-- Begin DOCUMENT TEXT --

Diversity¶

Diversity metrics evaluate the variety of items within a user's recommendations or across the recommendations for a set of users. These metrics are crucial for preventing "filter bubbles" and ensuring that users are exposed to a broad range of items, potentially increasing serendipity and user satisfaction.

API Reference

For class signatures and source code, see the Diversity Metrics API Reference.

Gini¶

Gini Index. Measures the inequality in the distribution of recommended items; lower values indicate more equitable item exposure.

\[ \text{Gini} = \frac{\sum_{j=1}^{|\mathcal{I}|} (2j - |\mathcal{I}| - 1) \cdot c_j}{(|\mathcal{I}| - 1) \cdot \sum_{j} c_j} \]

where \(c_j\) is the recommendation count for item \(j\) (sorted in ascending order).

For further details, please refer to this book.

-- End DOCUMENT TEXT --
-- Begin SUPPLIED DATA --

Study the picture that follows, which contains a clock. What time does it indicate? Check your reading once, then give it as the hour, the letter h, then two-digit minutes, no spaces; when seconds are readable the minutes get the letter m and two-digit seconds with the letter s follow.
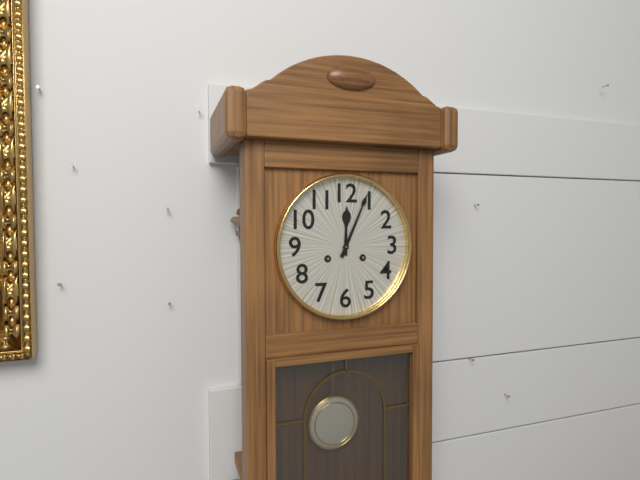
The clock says 12h04
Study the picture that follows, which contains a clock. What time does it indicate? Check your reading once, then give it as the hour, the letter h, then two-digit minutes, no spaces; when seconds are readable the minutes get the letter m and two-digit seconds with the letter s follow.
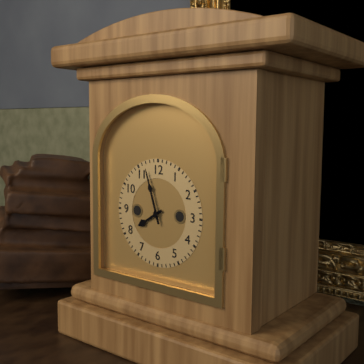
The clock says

-- End SUPPLIED DATA --

GOAL: According to the diversity metrics page, what do lower values of the Gini Index indicate? These lines have no connection to the diversity metrics page.

OUTPUT BELOW: Lower values indicate more equitable item exposure.